After a visit last week, the International Monetary Fund said Pakistan was facing significant economic challenges, with diminishing growth, high budget and current-account deficits, and low foreign-exchange reserves.
IMF's forecasts for Hong Kong's economic outlook are mixed: it raises its forecast for 2018 by 0.2 percentage points to 3.8%, while cutting its forecast for 2019 by 0.3 percentage points to 2.9%.
"The economy would stabilise once Pakistan would receive funds from the IMF", said a market analyst.
The fund, in its latest World Economic Outlook report, said the country needed to implement reforms to improve policy certainty and the efficiency of state-owned companies.
The downgrade reflects a confluence of factors, including the introduction of import tariffs between the U.S. and China, weaker performances by euro zone countries, Japan and Britain.
Pakistan's foreign currency reserves have fallen to $9 billion, half of what they were two years ago, according to the State Bank of Pakistan, despite GDP growth of 5.8 per cent, the highest in a decade, reports Efe news.
It kept the 7.3 per cent growth projection for this year made in July.
The Government estimates the economy will expand 6,3 percent against the initial projection of 4,5 percent. "So, I think, definitely, it is a priority to increase revenues, but also to be careful about the ways in which we can make spending more efficient", he stated.

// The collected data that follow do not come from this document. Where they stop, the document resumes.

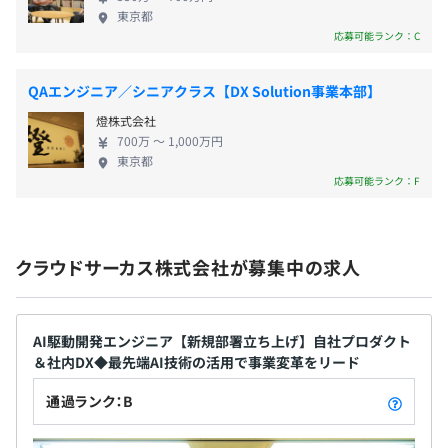
続的に立ち上げる土壌があります。 自ら考え行動
現在も新規プロダクト開発が進行中です！
東京都
し、AIとデータでデジタルマーケティングの世界を
応募可能ランク：C
変えていきたいという気概のある仲 【企業の特徴】
・各種社会保険完備
1．成果に直結するプロダクト群——Fullstar・
（雇用保険・労災保険・健康保険・厚生年金保険）
QAエンジニア／シニアクラス【DX Solution事業本部】
IZANAIが加速 2．MA「BowNow」による商談創出だ
クラウドサーカスの開発部門は、AI・クラウド・モダン技
燈株式会社
けでなく、カスタマーサクセス「Fullstar」、CVR向
術を前提とした自由で挑戦的な開発環境を整えています。
700万 〜 1,000万円
上のチャット接客「IZANAI」が近年急伸。導入拡大
最新のクラウド基盤（AWSなど）やAI活用インフラを自
東京都
に伴い、マーケからCS、コンバージョン最適化まで
社で構築・運用する実務を通じて、設計〜実装〜改善まで
無期雇用
応募可能ランク：F
一貫して“売上に効く”支援を提供しています。 3．エ
一気通貫で学べるのが特徴です。
ンジニア主導の開発カルチャー 4．課題発見から仕様
また、「挑戦を歓迎する文化」と「実践を通じた学び」の
策定、技術選定、実装、検証までを一気通貫。意思
両立が強みです。若手でもプロジェクトを任される裁量が
クラウドサーカス株式会社が募集中の求人
決定は短く裁量は大きい。プロダクトの成長フェー
あり、インプットした知識をすぐアウトプットに繋げられ
ズに合わせて、現場発のアイデアが迅速に機能とし
るので、成長スピードが速いという声が挙がっています。
てリリースされます。 5．AIネイティブなプロダクト
さらに、技術者それぞれが情報収集を怠らず、社内での情
進化 6．生成AI／LLM／RAG／MLOpsを活用し、
AI駆動開発エンジニア【新規部署立ち上げ】自社プロダクト
報共有やナレッジの蓄積・改善サイクルが常に回っている
＆社内DX◆最先端AI技術の活用で事業変革をリード
FullstarのCSオペレーション高度化やIZANAIの接客
ため、個人のスキルアップとチーム全体の技術底上げが自
精度・CVR改善を継続的にアップデート。データとAI
然に進む環境です。
通過ランク：B
を軸に、体験価値と開発速度を同時に引き上げます。
このように、「学びやすさ」「挑戦のしやすさ」「実践の
7．導入実績に裏打ちされた信頼とスケール 8．電子
場」の三拍子が揃っており、技術を伸ばしたい人にとって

"Looking ahead, renewed impetus to reform labour and land markets, along with further improvements to the business climate, are also crucial", it said.
This year's growth for China stays at 6.6 per cent. "These efforts should be supported by further reductions in subsidies and enhanced compliance with the Goods and Services Tax".
"He said in the case of Nigeria, the rise in oil prices is sustaining economic activity, but oil exporter", pointing out that oil prices could decline at some point, and so it is important to have some constraint on how much debt is issued.
Tobias Adrian, director of the IMF's monetary and capital markets department, told CNBC on Wednesday: "For the moment, we see a lot of differentiation across countries, so when we compare advanced economies to emerging markets, we see that financial conditions remain easy in advanced economies and they have tightened somewhat for emerging markets".